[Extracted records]
◆ ◆ ◆ ◆ ◆ ◆ ◆
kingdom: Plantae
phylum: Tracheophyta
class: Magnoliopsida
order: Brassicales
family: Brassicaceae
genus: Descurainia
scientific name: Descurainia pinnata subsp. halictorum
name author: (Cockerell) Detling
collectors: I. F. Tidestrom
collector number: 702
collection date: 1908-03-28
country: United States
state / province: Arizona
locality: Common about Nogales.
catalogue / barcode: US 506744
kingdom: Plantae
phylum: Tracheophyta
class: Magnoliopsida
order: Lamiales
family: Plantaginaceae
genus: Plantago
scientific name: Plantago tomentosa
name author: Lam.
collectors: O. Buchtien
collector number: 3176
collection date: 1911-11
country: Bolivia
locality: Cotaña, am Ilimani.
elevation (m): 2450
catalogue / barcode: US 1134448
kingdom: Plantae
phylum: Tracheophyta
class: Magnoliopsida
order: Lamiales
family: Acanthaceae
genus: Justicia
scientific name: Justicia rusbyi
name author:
◆ ◆ ◆ ◆ ◆ ◆ ◆
Copy every line above word for word.

Task output:
kingdom: Plantae
phylum: Tracheophyta
class: Magnoliopsida
order: Brassicales
family: Brassicaceae
genus: Descurainia
scientific name: Descurainia pinnata subsp. halictorum
name author: (Cockerell) Detling
collectors: I. F. Tidestrom
collector number: 702
collection date: 1908-03-28
country: United States
state / province: Arizona
locality: Common about Nogales.
catalogue / barcode: US 506744
kingdom: Plantae
phylum: Tracheophyta
class: Magnoliopsida
order: Lamiales
family: Plantaginaceae
genus: Plantago
scientific name: Plantago tomentosa
name author: Lam.
collectors: O. Buchtien
collector number: 3176
collection date: 1911-11
country: Bolivia
locality: Cotaña, am Ilimani.
elevation (m): 2450
catalogue / barcode: US 1134448
kingdom: Plantae
phylum: Tracheophyta
class: Magnoliopsida
order: Lamiales
family: Acanthaceae
genus: Justicia
scientific name: Justicia rusbyi
name author:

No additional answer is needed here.